Slowly but surely, Chinese Americans are getting political

By Chris Davis (China Daily USA) Updated: 2017-05-25 10:37

The Committee of 100, a group of prominent Chinese Americans founded in 1990 by I.M. Pei and Yo Yo Ma, has two goals: to advance China-US relations and ensure full inclusion of Chinese Americans into American society.

At their annual gala in Washington last week, Ambassador Cui Tiankai commended the group for making good use of its "unique edge as a cross-border, cross-culture and cross-ethnic group organization to create more than 100 ways to connect China and the US".

They also presented their NextGen Leadership Award to a group of up-and-coming Chinese Americans who have been pursuing the goal of promoting positive relations with China and working toward equal justice for Chinese Americans in American society.

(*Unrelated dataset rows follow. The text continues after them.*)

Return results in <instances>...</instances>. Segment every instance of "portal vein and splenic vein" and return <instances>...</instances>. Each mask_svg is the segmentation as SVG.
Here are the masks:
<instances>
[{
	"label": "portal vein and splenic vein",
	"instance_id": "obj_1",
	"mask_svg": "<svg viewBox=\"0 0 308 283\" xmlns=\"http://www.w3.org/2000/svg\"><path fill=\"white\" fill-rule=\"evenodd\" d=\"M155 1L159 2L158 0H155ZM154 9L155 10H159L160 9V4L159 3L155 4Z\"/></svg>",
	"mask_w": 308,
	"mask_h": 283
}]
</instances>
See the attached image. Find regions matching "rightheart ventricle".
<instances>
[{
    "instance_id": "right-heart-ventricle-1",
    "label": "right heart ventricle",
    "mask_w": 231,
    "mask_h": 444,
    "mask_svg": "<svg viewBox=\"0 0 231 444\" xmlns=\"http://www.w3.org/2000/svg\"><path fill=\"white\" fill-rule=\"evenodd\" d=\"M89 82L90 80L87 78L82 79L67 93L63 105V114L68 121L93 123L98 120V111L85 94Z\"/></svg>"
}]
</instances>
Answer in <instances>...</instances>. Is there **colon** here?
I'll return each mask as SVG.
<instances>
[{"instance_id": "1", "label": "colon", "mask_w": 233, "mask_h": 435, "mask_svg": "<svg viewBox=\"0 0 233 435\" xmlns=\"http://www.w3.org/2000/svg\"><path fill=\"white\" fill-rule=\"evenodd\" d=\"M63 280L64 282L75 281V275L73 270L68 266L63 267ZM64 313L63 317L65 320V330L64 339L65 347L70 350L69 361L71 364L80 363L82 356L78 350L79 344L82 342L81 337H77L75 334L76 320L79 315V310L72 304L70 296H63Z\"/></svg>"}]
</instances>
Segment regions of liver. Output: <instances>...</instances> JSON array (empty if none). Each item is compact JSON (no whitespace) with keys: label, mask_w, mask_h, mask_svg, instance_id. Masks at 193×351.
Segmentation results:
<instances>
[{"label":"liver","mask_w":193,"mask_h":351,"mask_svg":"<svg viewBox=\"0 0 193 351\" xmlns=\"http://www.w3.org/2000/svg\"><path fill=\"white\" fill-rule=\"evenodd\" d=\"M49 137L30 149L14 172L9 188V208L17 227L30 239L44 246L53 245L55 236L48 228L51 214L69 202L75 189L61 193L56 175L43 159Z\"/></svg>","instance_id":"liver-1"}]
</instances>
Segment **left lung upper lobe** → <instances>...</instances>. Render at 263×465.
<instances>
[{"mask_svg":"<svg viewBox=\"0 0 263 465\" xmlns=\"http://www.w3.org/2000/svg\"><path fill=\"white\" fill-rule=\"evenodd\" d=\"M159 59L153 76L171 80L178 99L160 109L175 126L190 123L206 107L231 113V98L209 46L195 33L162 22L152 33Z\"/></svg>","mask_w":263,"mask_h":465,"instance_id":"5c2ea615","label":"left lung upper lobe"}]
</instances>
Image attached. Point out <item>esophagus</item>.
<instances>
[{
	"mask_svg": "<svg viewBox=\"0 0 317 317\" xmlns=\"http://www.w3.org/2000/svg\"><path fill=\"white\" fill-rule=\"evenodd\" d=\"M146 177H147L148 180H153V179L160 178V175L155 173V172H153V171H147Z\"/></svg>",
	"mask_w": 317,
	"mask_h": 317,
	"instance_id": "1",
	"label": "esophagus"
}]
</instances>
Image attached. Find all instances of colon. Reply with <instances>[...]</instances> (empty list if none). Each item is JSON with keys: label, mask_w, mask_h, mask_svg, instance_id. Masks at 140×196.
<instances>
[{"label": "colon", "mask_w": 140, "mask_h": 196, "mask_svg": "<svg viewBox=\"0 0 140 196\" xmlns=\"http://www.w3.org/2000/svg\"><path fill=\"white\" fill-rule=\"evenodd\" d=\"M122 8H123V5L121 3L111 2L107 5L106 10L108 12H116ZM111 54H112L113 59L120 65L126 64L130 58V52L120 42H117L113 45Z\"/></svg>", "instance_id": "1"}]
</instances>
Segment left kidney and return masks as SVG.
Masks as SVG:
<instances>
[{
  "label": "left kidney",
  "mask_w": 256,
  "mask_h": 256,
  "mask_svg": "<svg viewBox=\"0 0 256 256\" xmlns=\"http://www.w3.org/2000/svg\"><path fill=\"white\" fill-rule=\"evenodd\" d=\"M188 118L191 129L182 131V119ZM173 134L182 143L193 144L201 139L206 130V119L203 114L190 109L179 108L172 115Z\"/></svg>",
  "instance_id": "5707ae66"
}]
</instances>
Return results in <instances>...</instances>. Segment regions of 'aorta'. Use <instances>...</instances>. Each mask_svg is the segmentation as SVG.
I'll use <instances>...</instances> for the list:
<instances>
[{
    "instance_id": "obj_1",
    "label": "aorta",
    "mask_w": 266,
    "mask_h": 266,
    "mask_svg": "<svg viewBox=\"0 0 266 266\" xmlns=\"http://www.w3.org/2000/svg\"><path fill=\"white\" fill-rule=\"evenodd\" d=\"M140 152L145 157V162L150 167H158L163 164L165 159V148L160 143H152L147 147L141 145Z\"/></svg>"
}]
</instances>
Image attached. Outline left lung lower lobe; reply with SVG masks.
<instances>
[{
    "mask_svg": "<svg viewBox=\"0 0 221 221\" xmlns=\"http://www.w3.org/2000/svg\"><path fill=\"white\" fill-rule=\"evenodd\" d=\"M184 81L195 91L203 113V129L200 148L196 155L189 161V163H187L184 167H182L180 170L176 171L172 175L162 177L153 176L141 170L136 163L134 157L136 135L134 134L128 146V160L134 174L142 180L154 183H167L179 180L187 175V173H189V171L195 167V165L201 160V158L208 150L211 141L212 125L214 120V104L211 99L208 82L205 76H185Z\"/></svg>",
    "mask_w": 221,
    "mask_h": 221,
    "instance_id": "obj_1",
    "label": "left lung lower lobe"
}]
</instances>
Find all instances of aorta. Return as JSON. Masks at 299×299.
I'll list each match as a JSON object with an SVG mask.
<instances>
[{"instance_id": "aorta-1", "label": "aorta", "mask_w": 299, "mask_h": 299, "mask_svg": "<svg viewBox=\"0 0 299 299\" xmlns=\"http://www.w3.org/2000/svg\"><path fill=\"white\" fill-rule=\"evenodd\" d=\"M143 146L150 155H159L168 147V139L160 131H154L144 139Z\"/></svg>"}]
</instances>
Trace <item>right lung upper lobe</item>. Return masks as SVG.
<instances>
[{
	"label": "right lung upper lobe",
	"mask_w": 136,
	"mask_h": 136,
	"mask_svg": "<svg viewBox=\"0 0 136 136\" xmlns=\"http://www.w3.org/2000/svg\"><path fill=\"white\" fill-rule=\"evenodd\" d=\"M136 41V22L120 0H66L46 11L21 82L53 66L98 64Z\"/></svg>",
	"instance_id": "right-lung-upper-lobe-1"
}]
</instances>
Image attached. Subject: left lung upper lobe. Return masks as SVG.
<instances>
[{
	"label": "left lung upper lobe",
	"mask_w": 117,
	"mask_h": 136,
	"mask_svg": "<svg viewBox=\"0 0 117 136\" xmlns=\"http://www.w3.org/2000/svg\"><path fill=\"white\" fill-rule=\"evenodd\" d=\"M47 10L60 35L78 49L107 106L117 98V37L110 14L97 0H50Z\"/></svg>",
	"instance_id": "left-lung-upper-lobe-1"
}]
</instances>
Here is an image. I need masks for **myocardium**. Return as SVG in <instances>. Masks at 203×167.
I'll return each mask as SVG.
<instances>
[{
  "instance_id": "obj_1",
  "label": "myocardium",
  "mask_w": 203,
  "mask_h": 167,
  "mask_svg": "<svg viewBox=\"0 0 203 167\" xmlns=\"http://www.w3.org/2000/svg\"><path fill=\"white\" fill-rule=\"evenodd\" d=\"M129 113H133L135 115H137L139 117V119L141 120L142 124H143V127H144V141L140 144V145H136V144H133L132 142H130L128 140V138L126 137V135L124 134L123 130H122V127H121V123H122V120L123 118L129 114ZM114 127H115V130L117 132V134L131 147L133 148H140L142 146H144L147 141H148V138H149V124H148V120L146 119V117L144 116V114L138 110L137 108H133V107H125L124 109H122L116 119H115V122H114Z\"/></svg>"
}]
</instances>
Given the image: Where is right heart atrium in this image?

Among the recipients was Yale-educated ophthalmologist/novelist Andrew Lam, who has been advocating Asian-American "civic-engagement" issues for years, including a thoughtful segment on affirmative action in college admissions that aired on the PBS News Hour on March 31.

Lam recently joined the board of 80-20, an organization that he says "is trying to promote political maturity among Asian Americans, not just Chinese Americans".

Asian Americans, he said in a phone interview, are the fastest-growing minority group.

Slowly but surely, Chinese Americans are getting political

"There are more than 17 million Asian Americans," he said. "That's like 5.6 percent of the American population. There is so much potential to have civic engagement, but there's a relatively low degree of engagement like voting, running for office and representation in our government, whether appointed or elected positions."

80-20 comes from the realization that no politician will pay attention to a group that cannot generate votes.

"So if all Asian Americans are 50 percent one side and 50 percent the other side, then there's no reason for a politician or the government to pay attention to what you actually advocate," Lam explained. "So if could get Asian Americans to vote in a swing block vote - that's non-partisan; it could be Democrat or Republican - then that would mean something."

Lam said their group researches the candidates of any race - federal, state or even local - sending each a survey (in the last two presidential races Obama and Clinton actually returned the surveys 80-20 sent to them). Delegates then meet to decide who to endorse.

"We have built the largest Asian-American database, with 150,000 emails going out every week, so that's basically how it works," he said. "We help identify which candidate in a race is better for Asian Americans, supports Asian-American issues, and then we try to encourage people to vote for that person."

So 80-20 versus 50-50? "Yes, basically, we want 80 percent of Asian Americans to vote for the candidate who best represents Asian-American interests," Lam said.

80-20 is divided into two parts: an educational foundation that tries to get people out to vote and keeps key issues - like college admissions quotas or bamboo ceilings in corporate America - in front of them. Being a 501c3 charitable organization, it cannot endorse political candidates or tell people how to vote.

The other half is the political action committee, which does the research and endorsing.

80-20 was founded in 1996 - "not to say this was all because of them", Lam said - but in 1992, Asian Americans voted for the first Bush by 24 points. In the years since, the margin has narrowed and moved in favor of Democrats.

Every year, more Asian Americans vote for the candidate 80-20 endorses, Lam said.

"We've seen the impact in recent presidential elections where the candidate that 80-20 endorsed had increasing advantage over their opponent," Lam said. "When they endorsed Obama in 2012 over Mitt Romney, the Asians' vote was 47 points for Obama over Romney. It was huge. Obama got 73 percent versus Romney's 26 percent."

"They did endorse Hillary Clinton," Lam added.